* _Available records_
⟨
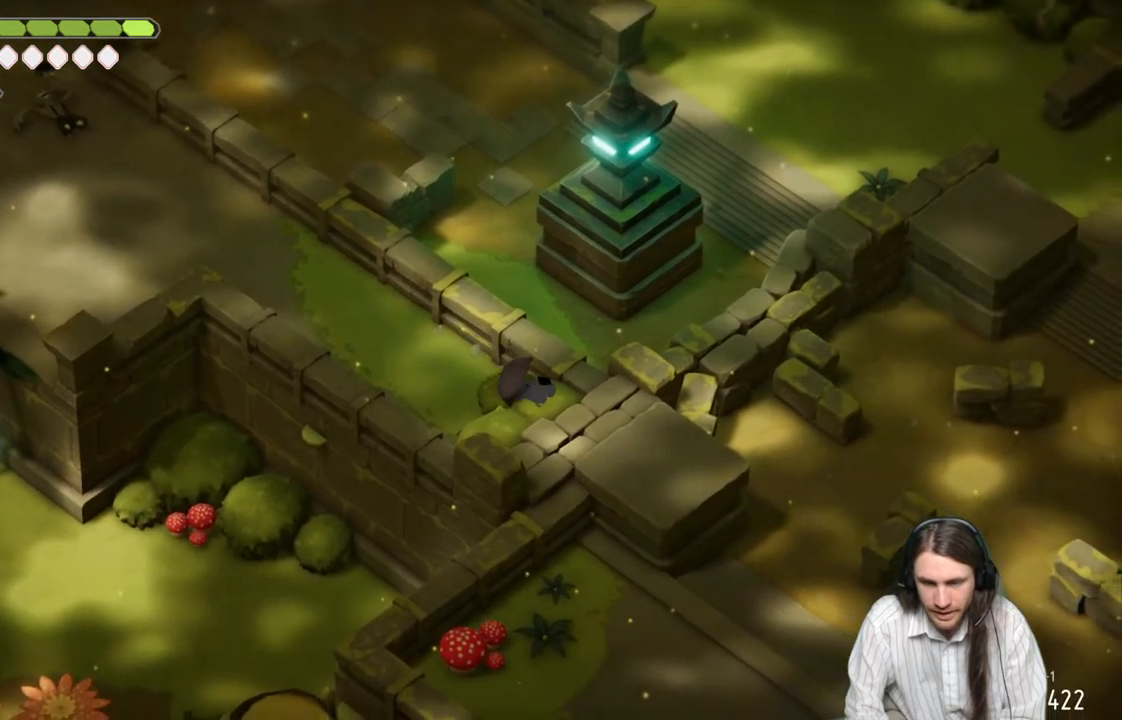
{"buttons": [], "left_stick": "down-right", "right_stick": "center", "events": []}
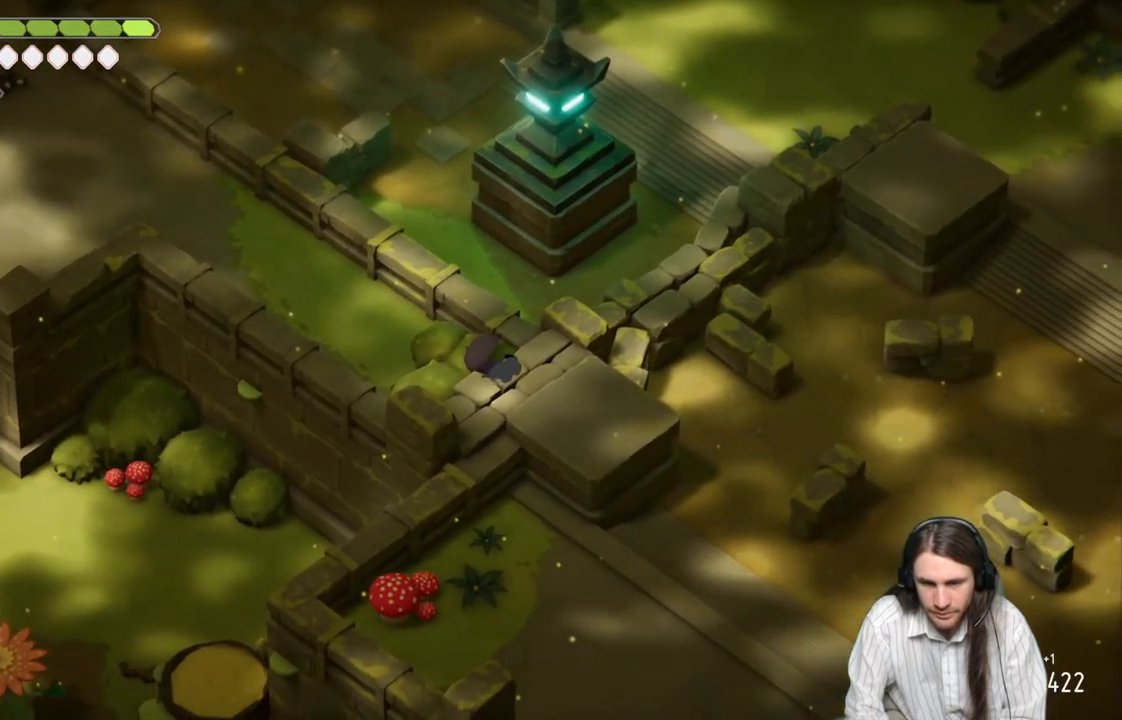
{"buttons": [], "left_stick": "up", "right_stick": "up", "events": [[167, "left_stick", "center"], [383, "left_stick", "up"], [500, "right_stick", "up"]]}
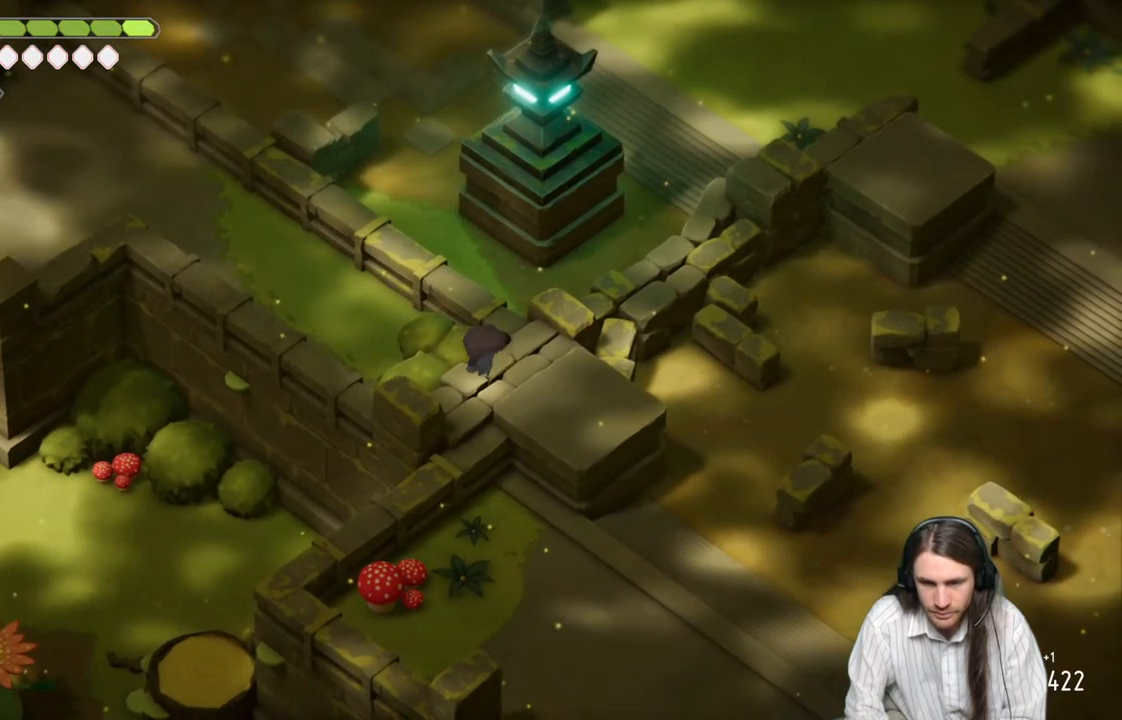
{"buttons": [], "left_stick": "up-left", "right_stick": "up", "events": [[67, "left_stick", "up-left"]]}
⟩
⟨
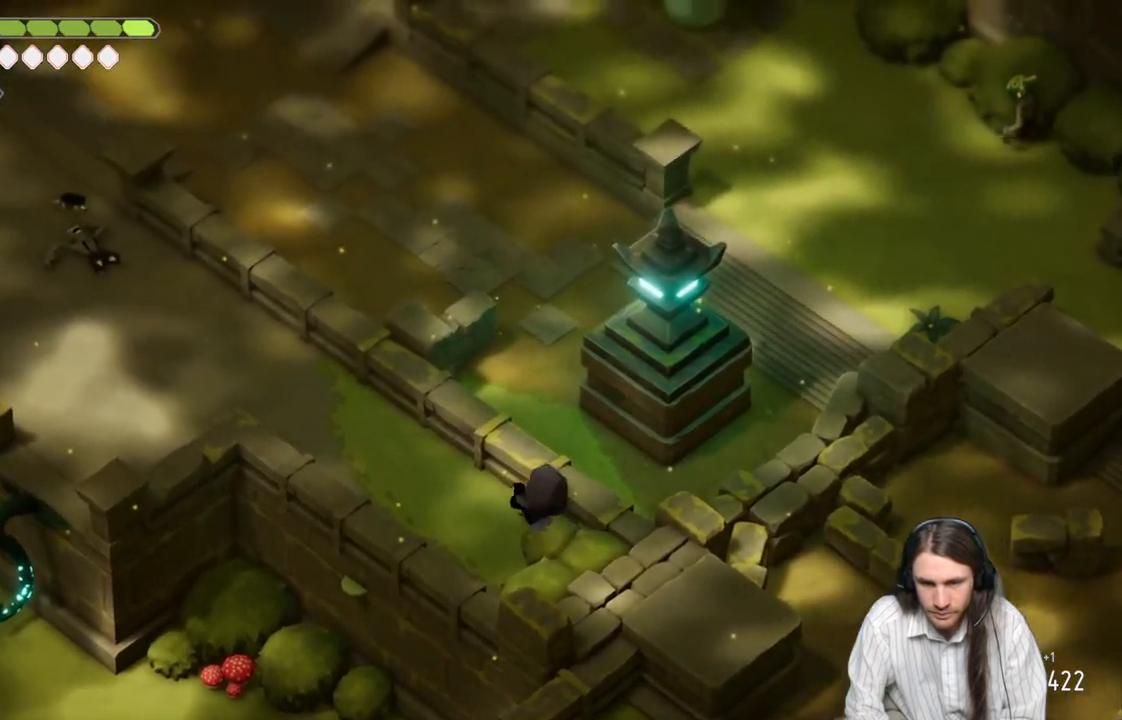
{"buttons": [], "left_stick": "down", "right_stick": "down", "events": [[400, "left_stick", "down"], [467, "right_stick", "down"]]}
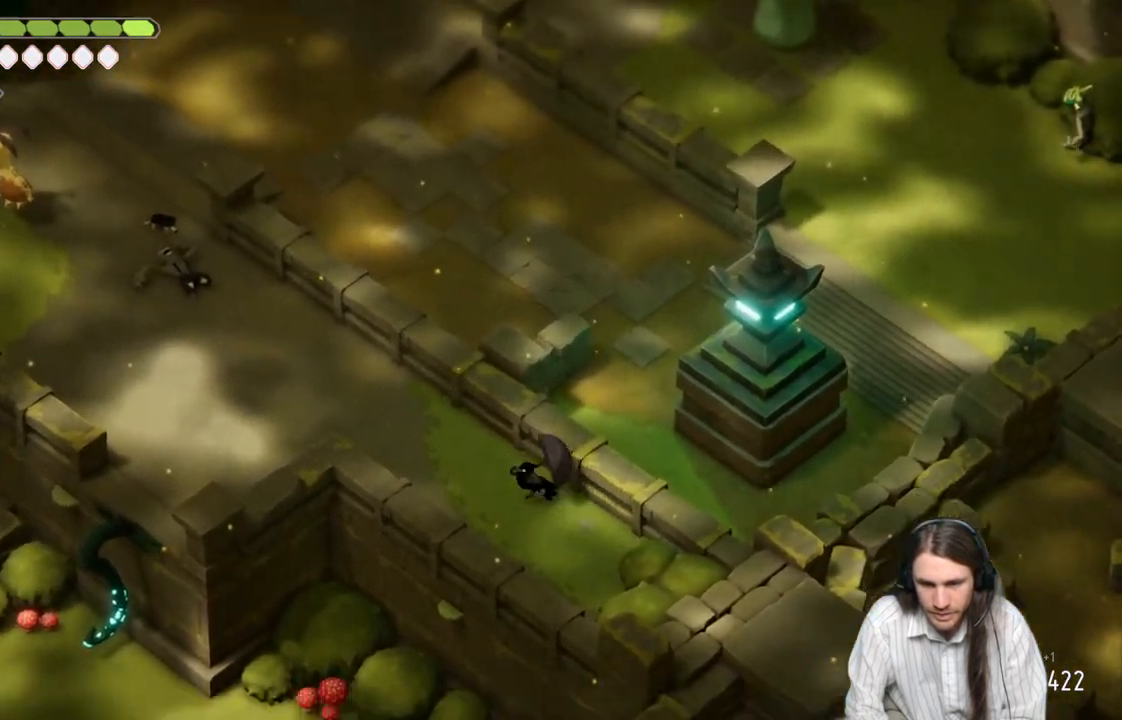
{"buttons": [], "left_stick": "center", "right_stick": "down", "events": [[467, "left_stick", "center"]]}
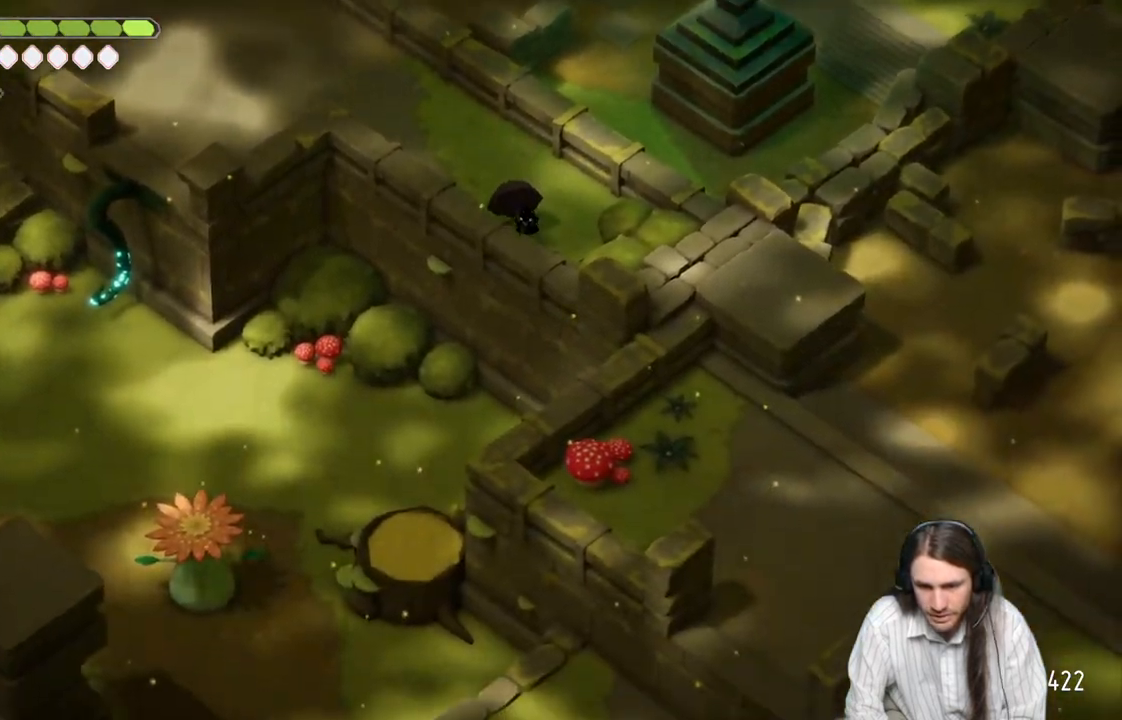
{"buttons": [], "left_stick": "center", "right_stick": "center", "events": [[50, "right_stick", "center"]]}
⟩
* _Required work_
Check the material above line by line, and give only the number of lines holding the string "down".

* _Written solution_
3